Transcribe everything in the listing below exactly, except the pictures.

=== PROVIDED RECORDS ===
╭──

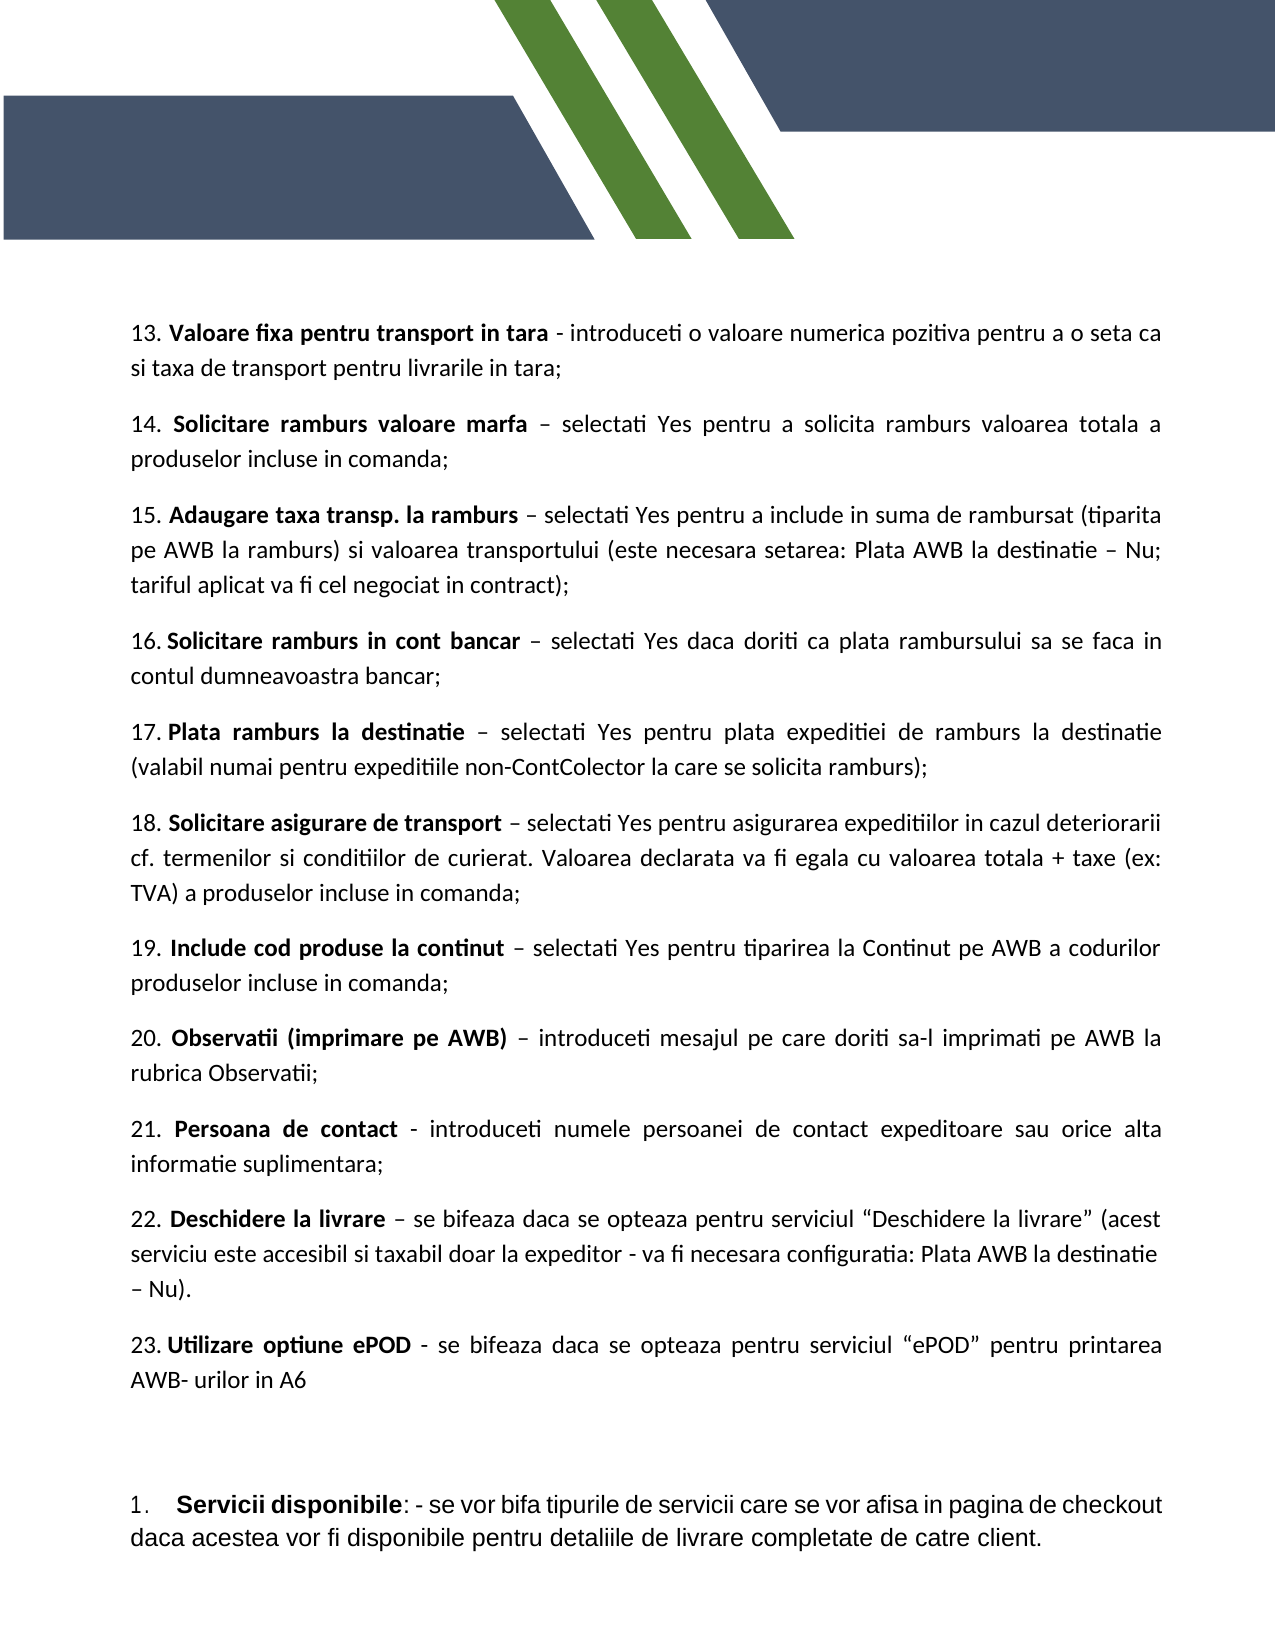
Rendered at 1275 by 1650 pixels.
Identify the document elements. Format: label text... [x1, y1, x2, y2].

list Persoana de contact - introduceti numele persoanei de contact expeditoare sau orice alta informatie suplimentara; [130, 1113, 1162, 1178]
list Deschidere la livrare – se bifeaza daca se opteaza pentru serviciul “Deschidere la livrare” (acest serviciu este accesibil si taxabil doar la expeditor - va fi necesara configuratia: Plata AWB la destinatie [130, 1203, 1163, 1269]
list Utilizare optiune ePOD - se bifeaza daca se opteaza pentru serviciul “ePOD” pentru printarea AWB- urilor in A6 [130, 1329, 1163, 1395]
list Solicitare ramburs in cont bancar – selectati Yes daca doriti ca plata rambursului sa se faca in contul dumneavoastra bancar; [130, 625, 1163, 691]
list Valoare fixa pentru transport in tara - introduceti o valoare numerica pozitiva pentru a o seta ca si taxa de transport pentru livrarile in tara; [130, 317, 1163, 383]
list Observatii (imprimare pe AWB) – introduceti mesajul pe care doriti sa-l imprimati pe AWB la rubrica Observatii; [130, 1023, 1163, 1088]
list Include cod produse la continut – selectati Yes pentru tiparirea la Continut pe AWB a codurilor produselor incluse in comanda; [130, 932, 1162, 998]
list Plata ramburs la destinatie – selectati Yes pentru plata expeditiei de ramburs la destinatie (valabil numai pentru expeditiile non-ContColector la care se solicita ramburs); [130, 716, 1163, 781]
list Solicitare asigurare de transport – selectati Yes pentru asigurarea expeditiilor in cazul deteriorarii cf. termenilor si conditiilor de curierat. Valoarea declarata va fi egala cu valoarea totala + taxe (ex: TVA) a produselor incluse in comanda; [130, 807, 1163, 907]
text – Nu). [130, 1273, 1175, 1304]
list Solicitare ramburs valoare marfa – selectati Yes pentru a solicita ramburs valoarea totala a produselor incluse in comanda; [130, 408, 1162, 474]
list Adaugare taxa transp. la ramburs – selectati Yes pentru a include in suma de rambursat (tiparita pe AWB la ramburs) si valoarea transportului (este necesara setarea: Plata AWB la destinatie – Nu; tariful aplicat va fi cel negociat in contract); [130, 499, 1163, 599]
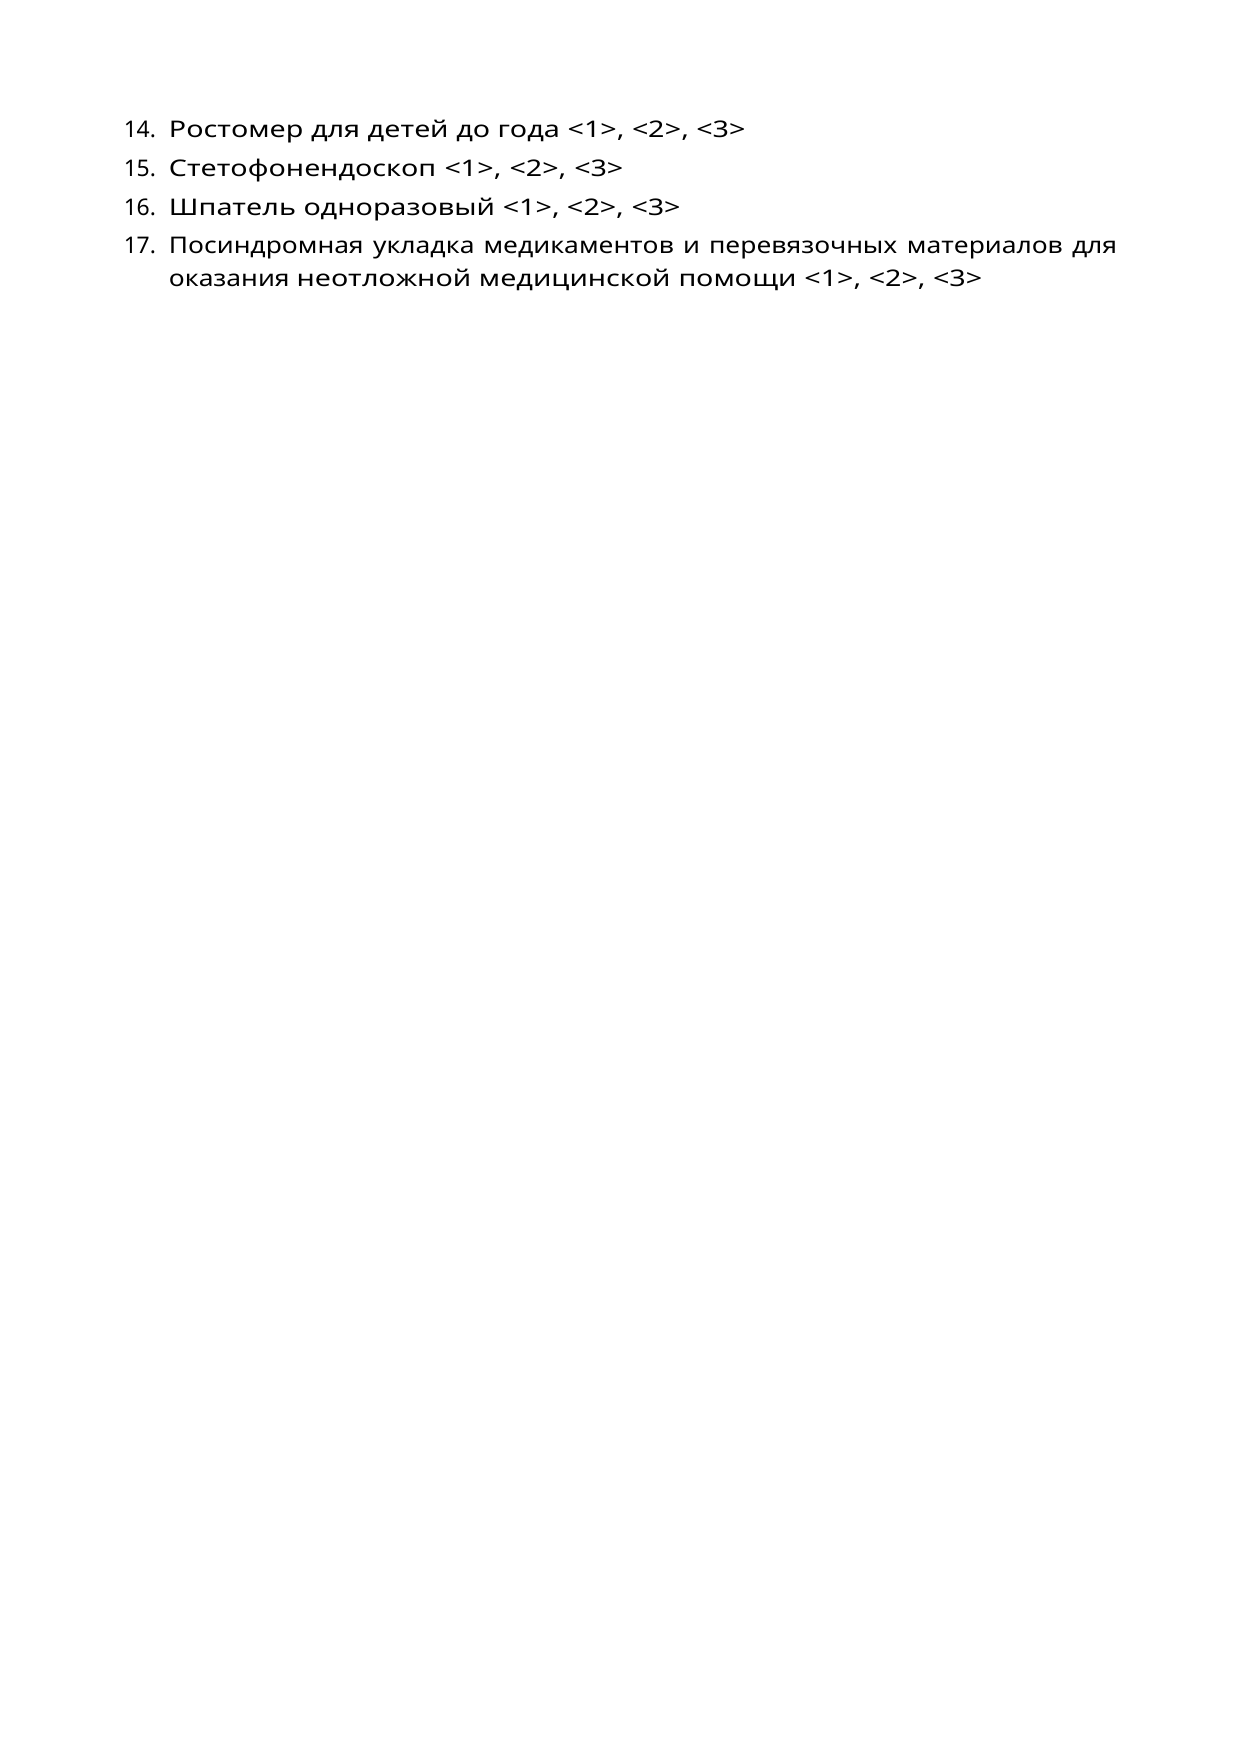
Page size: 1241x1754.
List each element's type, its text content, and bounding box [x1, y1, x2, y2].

list Стетофонендоскоп <1>, <2>, <3> [123, 151, 1228, 183]
list Посиндромная укладка медикаментов и перевязочных материалов для оказания неотложной медицинской помощи <1>, <2>, <3> [123, 229, 1184, 293]
list Шпатель одноразовый <1>, <2>, <3> [123, 191, 1228, 222]
list Ростомер для детей до года <1>, <2>, <3> [123, 112, 1228, 144]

╰──

=== EXPECTED OUTPUT ===
Rendered at 1275 by 1650 pixels.
Identify the document elements. Format: label text... [x1, y1, x2, y2].

list Persoana de contact - introduceti numele persoanei de contact expeditoare sau orice alta informatie suplimentara; [130, 1113, 1162, 1178]
list Deschidere la livrare – se bifeaza daca se opteaza pentru serviciul “Deschidere la livrare” (acest serviciu este accesibil si taxabil doar la expeditor - va fi necesara configuratia: Plata AWB la destinatie [130, 1203, 1163, 1269]
list Utilizare optiune ePOD - se bifeaza daca se opteaza pentru serviciul “ePOD” pentru printarea AWB- urilor in A6 [130, 1329, 1163, 1395]
list Solicitare ramburs in cont bancar – selectati Yes daca doriti ca plata rambursului sa se faca in contul dumneavoastra bancar; [130, 625, 1163, 691]
list Valoare fixa pentru transport in tara - introduceti o valoare numerica pozitiva pentru a o seta ca si taxa de transport pentru livrarile in tara; [130, 317, 1163, 383]
list Observatii (imprimare pe AWB) – introduceti mesajul pe care doriti sa-l imprimati pe AWB la rubrica Observatii; [130, 1023, 1163, 1088]
list Include cod produse la continut – selectati Yes pentru tiparirea la Continut pe AWB a codurilor produselor incluse in comanda; [130, 932, 1162, 998]
list Plata ramburs la destinatie – selectati Yes pentru plata expeditiei de ramburs la destinatie (valabil numai pentru expeditiile non-ContColector la care se solicita ramburs); [130, 716, 1163, 781]
list Solicitare asigurare de transport – selectati Yes pentru asigurarea expeditiilor in cazul deteriorarii cf. termenilor si conditiilor de curierat. Valoarea declarata va fi egala cu valoarea totala + taxe (ex: TVA) a produselor incluse in comanda; [130, 807, 1163, 907]
text – Nu). [130, 1273, 1175, 1304]
list Solicitare ramburs valoare marfa – selectati Yes pentru a solicita ramburs valoarea totala a produselor incluse in comanda; [130, 408, 1162, 474]
list Adaugare taxa transp. la ramburs – selectati Yes pentru a include in suma de rambursat (tiparita pe AWB la ramburs) si valoarea transportului (este necesara setarea: Plata AWB la destinatie – Nu; tariful aplicat va fi cel negociat in contract); [130, 499, 1163, 599]
Page size: 1241x1754.
List each element's type, its text content, and bounding box [x1, y1, x2, y2].

list Стетофонендоскоп <1>, <2>, <3> [123, 151, 1228, 183]
list Посиндромная укладка медикаментов и перевязочных материалов для оказания неотложной медицинской помощи <1>, <2>, <3> [123, 229, 1184, 293]
list Шпатель одноразовый <1>, <2>, <3> [123, 191, 1228, 222]
list Ростомер для детей до года <1>, <2>, <3> [123, 112, 1228, 144]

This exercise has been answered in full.